Located in Lowell Indiana, Sparkle is a little 6 pound girl with lots of love to give. She started her 7 years of life in a puppy mill and finally was released, She is now learning what a family and home is like. She loves to snooze on the couch and watch the birds out the door. Also,her grass play yard is a favorite. Sparkle is fully vetted,potty trained outside and uses puppy pads. We are working on leash training. her favorite activity is cuddling and follows her foster mom everywhere. If she is not picked up she taps your leg with her paw and once you have made eye contact , she offers you her sweetest crooked grin. She is very sweet and loves attention. if you feel she would fit into your home, Please contact Mary Palmer- 262-633-9371 or her foster mom Alice Roark- 219-696-3258


----------



## Lacie's Mom (Oct 11, 2006)

*STAX:*

Located in Central Wisconsin. This is Stax and he is fun to the max! Playful and loves, loves, loves his daily walks. He enjoys cuddling & sleeping with you. Stax is great on a leash and does fine in a kennel during the day, with toys or a kong.
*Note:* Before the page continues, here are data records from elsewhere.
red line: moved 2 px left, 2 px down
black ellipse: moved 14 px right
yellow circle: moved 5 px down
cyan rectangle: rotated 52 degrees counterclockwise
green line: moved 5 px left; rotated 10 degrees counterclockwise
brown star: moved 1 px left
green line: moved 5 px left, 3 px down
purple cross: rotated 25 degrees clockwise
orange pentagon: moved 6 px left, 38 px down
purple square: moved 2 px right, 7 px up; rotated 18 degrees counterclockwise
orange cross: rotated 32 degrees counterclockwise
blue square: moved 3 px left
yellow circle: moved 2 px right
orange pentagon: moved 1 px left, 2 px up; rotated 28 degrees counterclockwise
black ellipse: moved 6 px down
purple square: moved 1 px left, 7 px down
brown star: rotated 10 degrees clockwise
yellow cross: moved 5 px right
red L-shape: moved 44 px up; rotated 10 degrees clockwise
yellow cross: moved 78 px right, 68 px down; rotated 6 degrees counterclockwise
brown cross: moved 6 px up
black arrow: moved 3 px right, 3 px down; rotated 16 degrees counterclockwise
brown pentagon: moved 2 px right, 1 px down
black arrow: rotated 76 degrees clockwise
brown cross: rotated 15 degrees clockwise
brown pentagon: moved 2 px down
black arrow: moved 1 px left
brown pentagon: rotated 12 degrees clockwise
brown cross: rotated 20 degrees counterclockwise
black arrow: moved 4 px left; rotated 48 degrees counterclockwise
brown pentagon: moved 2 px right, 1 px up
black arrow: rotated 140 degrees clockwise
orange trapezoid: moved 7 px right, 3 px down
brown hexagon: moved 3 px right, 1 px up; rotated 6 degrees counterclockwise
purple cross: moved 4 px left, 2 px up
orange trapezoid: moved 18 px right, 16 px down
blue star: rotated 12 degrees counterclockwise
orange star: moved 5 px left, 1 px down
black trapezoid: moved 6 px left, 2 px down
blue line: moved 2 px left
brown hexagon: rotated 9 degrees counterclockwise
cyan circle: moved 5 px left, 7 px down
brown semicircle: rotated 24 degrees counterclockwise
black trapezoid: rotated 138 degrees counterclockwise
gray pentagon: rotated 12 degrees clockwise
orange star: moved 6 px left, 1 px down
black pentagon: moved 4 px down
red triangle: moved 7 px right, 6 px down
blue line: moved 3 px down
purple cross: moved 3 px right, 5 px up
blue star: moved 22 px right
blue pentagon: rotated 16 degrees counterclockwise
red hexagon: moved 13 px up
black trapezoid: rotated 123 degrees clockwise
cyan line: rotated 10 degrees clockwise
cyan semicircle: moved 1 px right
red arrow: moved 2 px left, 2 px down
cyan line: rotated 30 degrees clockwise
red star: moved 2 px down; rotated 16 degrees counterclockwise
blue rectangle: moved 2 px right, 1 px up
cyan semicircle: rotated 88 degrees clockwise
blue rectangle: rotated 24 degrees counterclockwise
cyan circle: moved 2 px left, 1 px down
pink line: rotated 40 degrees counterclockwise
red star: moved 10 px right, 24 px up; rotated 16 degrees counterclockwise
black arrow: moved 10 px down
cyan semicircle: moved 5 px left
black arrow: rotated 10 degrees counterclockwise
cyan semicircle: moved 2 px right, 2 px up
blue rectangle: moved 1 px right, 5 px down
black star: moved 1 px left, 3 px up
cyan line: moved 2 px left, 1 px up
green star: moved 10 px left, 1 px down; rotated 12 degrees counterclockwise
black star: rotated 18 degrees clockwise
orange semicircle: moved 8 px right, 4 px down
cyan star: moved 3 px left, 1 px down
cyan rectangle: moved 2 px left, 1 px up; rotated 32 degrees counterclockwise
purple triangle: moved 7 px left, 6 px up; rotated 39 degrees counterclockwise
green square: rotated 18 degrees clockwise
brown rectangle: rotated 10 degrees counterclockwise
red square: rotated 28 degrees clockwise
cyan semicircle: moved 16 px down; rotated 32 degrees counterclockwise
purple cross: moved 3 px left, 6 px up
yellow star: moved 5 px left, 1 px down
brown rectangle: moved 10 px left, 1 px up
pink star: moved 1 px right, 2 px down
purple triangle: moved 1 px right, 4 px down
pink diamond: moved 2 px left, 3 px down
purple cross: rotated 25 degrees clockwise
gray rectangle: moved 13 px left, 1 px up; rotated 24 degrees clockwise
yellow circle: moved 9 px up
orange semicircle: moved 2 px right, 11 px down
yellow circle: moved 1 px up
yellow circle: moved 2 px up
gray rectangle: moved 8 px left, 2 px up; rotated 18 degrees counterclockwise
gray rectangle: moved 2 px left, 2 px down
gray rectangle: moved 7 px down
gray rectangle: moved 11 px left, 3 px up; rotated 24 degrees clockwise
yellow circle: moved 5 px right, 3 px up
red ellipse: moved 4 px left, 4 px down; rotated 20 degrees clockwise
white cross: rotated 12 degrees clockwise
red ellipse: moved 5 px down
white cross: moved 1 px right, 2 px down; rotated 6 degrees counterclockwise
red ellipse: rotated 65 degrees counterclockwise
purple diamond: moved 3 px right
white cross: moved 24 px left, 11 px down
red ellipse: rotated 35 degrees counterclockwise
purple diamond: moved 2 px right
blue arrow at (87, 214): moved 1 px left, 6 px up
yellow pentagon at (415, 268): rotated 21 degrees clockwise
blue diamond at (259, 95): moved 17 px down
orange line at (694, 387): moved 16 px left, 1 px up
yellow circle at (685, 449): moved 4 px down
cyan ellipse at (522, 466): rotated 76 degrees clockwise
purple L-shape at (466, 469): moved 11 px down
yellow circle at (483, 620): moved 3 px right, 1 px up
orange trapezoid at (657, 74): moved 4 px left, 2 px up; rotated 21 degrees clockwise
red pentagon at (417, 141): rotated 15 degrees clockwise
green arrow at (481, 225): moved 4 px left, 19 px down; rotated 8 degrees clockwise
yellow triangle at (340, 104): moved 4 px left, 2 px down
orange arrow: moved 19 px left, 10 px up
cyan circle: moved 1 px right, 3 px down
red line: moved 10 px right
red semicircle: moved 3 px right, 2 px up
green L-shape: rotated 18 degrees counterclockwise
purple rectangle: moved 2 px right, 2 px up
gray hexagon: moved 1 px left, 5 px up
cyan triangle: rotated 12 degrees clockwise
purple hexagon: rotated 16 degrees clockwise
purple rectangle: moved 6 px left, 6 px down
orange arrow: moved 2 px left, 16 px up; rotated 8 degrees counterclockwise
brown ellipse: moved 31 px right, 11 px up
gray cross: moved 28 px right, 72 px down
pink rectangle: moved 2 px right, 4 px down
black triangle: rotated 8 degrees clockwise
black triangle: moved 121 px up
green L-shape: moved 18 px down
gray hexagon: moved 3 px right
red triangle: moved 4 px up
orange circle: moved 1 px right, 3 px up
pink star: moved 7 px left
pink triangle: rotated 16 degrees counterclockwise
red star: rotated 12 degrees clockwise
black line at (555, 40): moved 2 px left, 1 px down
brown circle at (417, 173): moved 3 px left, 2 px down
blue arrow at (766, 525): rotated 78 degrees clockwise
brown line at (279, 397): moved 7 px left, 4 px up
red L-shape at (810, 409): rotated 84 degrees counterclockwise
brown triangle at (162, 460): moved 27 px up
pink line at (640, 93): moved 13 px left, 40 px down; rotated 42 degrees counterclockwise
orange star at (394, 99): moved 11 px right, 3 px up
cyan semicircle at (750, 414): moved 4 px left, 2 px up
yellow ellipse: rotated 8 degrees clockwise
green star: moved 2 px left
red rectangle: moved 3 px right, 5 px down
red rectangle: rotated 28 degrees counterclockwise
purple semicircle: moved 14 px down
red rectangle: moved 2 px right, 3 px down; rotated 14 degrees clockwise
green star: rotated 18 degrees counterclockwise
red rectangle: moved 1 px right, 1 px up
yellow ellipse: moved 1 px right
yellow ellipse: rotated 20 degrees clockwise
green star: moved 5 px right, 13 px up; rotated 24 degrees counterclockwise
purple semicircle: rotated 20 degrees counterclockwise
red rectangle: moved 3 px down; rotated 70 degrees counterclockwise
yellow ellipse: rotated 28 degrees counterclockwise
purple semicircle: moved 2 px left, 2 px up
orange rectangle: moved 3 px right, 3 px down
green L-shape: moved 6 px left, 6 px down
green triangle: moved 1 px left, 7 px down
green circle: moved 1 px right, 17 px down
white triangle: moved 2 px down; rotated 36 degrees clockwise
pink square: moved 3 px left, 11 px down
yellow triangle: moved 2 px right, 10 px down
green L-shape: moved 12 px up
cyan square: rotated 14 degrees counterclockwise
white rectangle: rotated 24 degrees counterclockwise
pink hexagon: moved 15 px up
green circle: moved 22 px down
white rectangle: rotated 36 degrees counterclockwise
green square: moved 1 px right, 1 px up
He is about 5yrs old and about 10 pounds, although he looks much smaller, he is packed firmly. He is completely vetted and neutered. The daily walks/play time are essential for this rambunctious little man! He will bring you great joy! Please call Mary for more information at 262-633-9371


----------



## Lacie's Mom (Oct 11, 2006)

These 2 sweet fluffs are now available for adoption and want to find their FUREVER HOME. Please complete an Adoption Application for NMR and then contact Mary Palmer.


----------



## maltese manica (Nov 6, 2012)

I hope that they both find a furever home! Sweet little ones!!


----------



## Zoe's Mom88 (Apr 25, 2011)

They are both so sweet looking. Breaks my heart to see such deserving fluffs in need of a home.


----------



## capone (Dec 29, 2005)

Awwww...adorable! I hope they found a new loving family!


----------



## jane and addison (Nov 1, 2012)

I wish but two will be my limit. Still have a lot of work to do with the new one.


----------